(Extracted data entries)
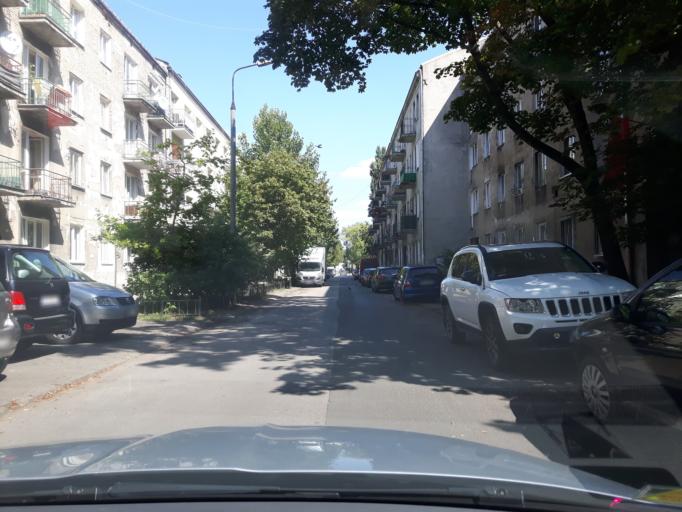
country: PL
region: Masovian Voivodeship
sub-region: Warszawa
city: Praga Polnoc
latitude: 52.2581
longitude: 21.0554
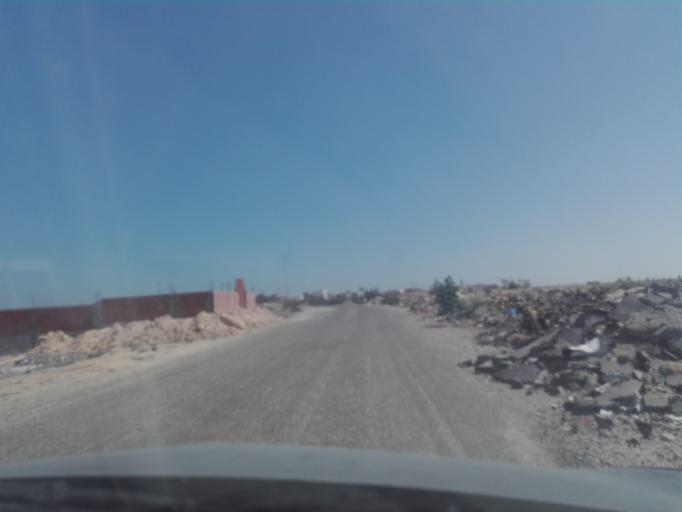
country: TN
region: Qabis
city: Gabes
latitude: 33.8708
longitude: 10.0423
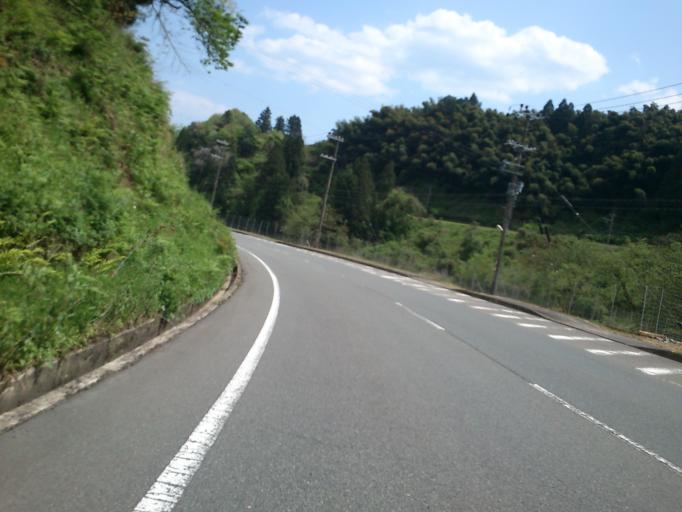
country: JP
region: Kyoto
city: Fukuchiyama
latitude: 35.3381
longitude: 134.9387
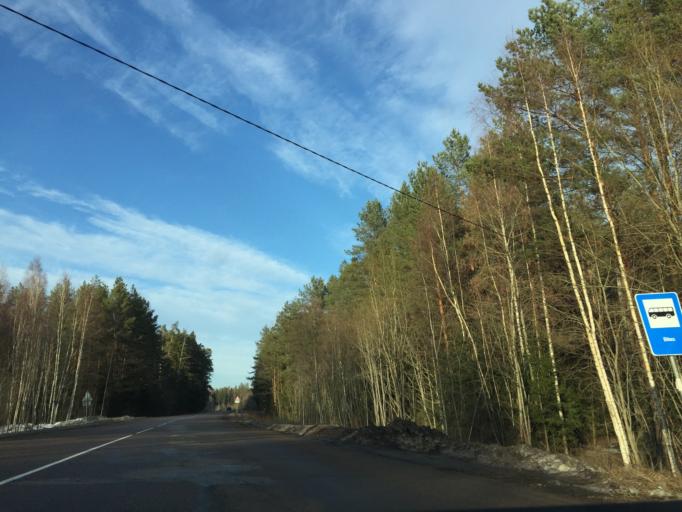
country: LV
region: Kekava
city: Balozi
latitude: 56.7511
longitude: 24.1074
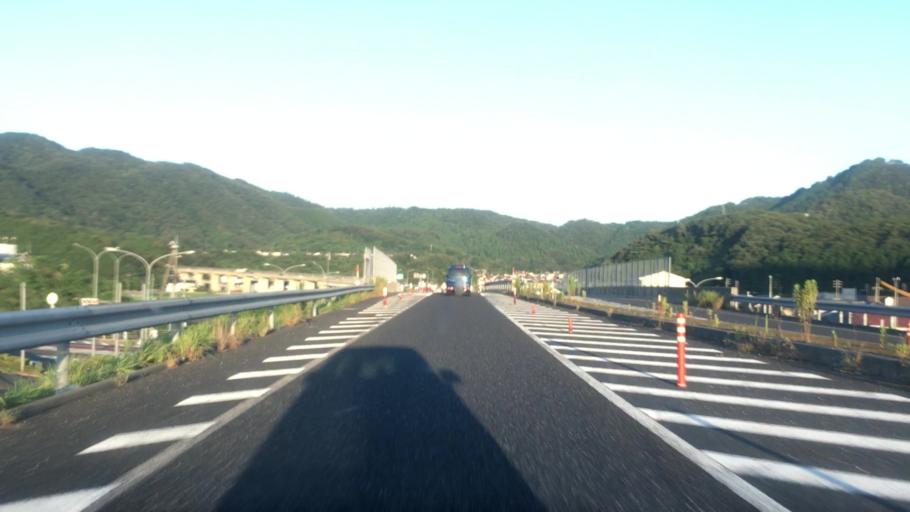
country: JP
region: Tottori
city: Tottori
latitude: 35.5231
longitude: 134.2281
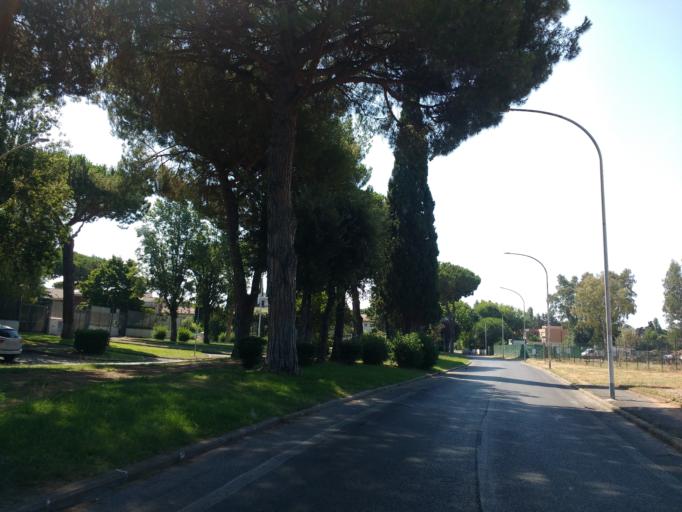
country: IT
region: Latium
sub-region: Citta metropolitana di Roma Capitale
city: Acilia-Castel Fusano-Ostia Antica
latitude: 41.7580
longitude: 12.3600
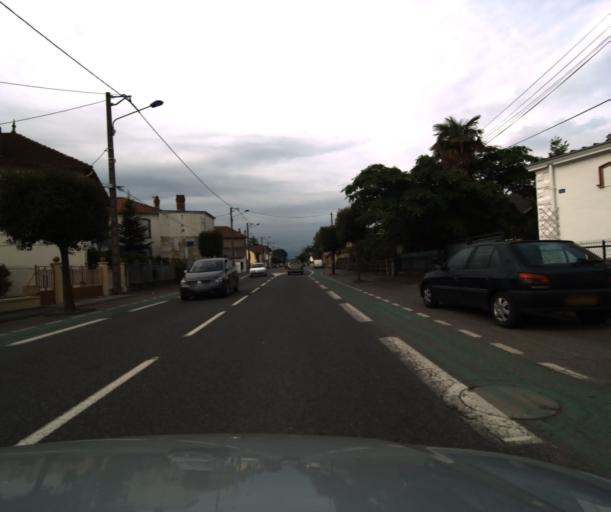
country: FR
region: Midi-Pyrenees
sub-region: Departement des Hautes-Pyrenees
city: Aureilhan
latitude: 43.2406
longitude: 0.0947
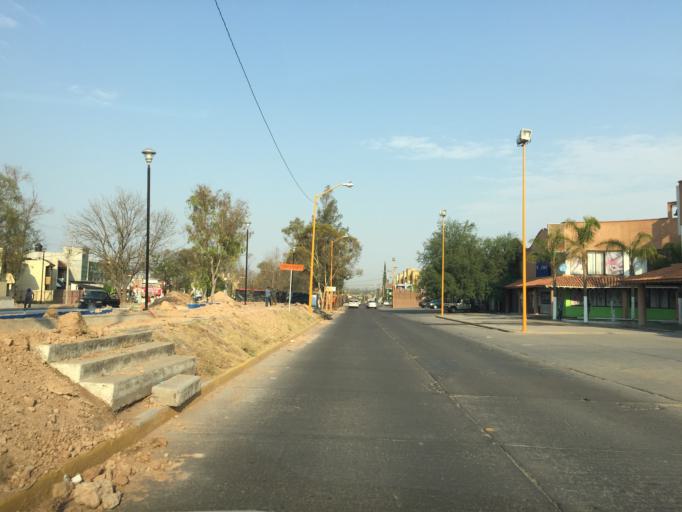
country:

[TASK STATEMENT]
Gather every line above that contains the word "country".

[IN RESPONSE]
country: PL
country: TN
country: JP
country: LV
country: JP
country: IT
country: FR
country:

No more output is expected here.